This is like the 4th time I've read this and every time it gives me goosebumps! This should be a sticky!!!!


----------



## slocaus (Jul 21, 2005)

*Googa*, *bman23525*, *Punishment71*, *dieselcruiserhead,* *everyone*. 
Your kind words are deeply moving for me. The support from all the MTBR members around the world just keeps me inspired. Thank you.

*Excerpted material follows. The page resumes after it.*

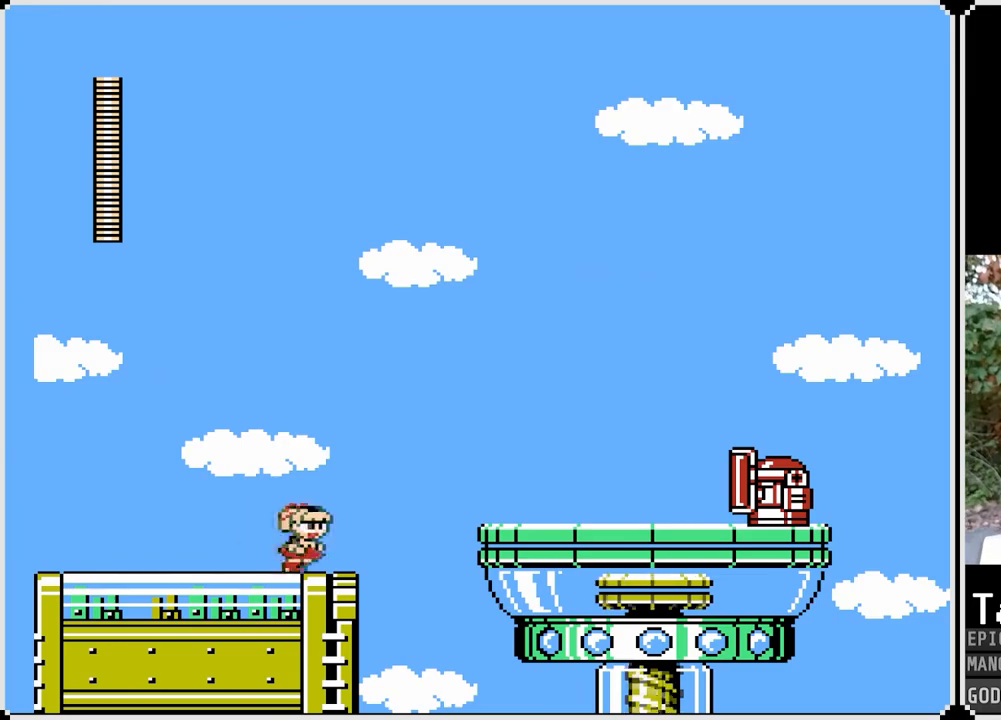
{"buttons": ["SQUARE"], "left_stick": "center", "right_stick": "center", "events": [[167, "DPAD_RIGHT", "up"]]}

What an amazing world we share, the love of dirt and the freedom that the bicycle gives back for a little work and sweat, huh? What an amazing virtual community we have here, thanks to Frances and all who keep this forum running. :thumbsup:

Every ride I think of all of you who have posted. My riding is getting stronger and stronger; I hope that all of you have just a small part of the pleasure and satisfaction that mountain biking gives me, my dirt brothers and sisters. October 31 will be my 3rd year since the stents were placed. If you ride that day, think of me.


----------



## wearetheborg (Aug 25, 2008)

slocaus said:


> All is good, even buried in the debt that came from my survival.
> .


Did you have to pay the 155k ?


----------



## Gordothor (May 7, 2008)

*madman biker,*

your words are an inspiration. Your spirit rides with me. I want to be just like you when I grow up.


----------



## BEETROOT (Nov 28, 2005)

Just reading this for the first time. Incredible story, thank you for sharing.


----------



## emtnate (Feb 9, 2008)

Slocaus, I just read through your story for the first time. Your recovery and persistence to keep with the sport are examples why I do the job I do every day. I hope every one of my patients walks of the hospital with the same feeling you did. I also feel your pain with medical costs. It's criminal that they charge people who can't afford insurance more than those who have it. With no insurance myself, I can't even afford the ambulance I work on. I don't know what I'd do if I needed care.

It's already been said, but your story is an example of the resiliency of the human body. Keep it up. I'm on duty on the 31st, but if I have a ACS patient, I'll keep your story in mind.


----------



## StumpjumperUK (Dec 6, 2004)

Slocaus, great post. If you should ever happen to be this side of the pond in the UK, get in touch. I'll find some passionate people for you to ride with and a bike too - if you don't bring your own.
Angus


----------



## slocaus (Jul 21, 2005)

StumpjumperUK said:


> Slocaus, great post. If you should ever happen to be this side of the pond in the UK, get in touch. I'll find some passionate people for you to ride with and a bike too - if you don't bring your own.
> Angus


Thanks. I do not see myself getting there, but I would love to be able. I really enjoy the posts from those of you who ride there.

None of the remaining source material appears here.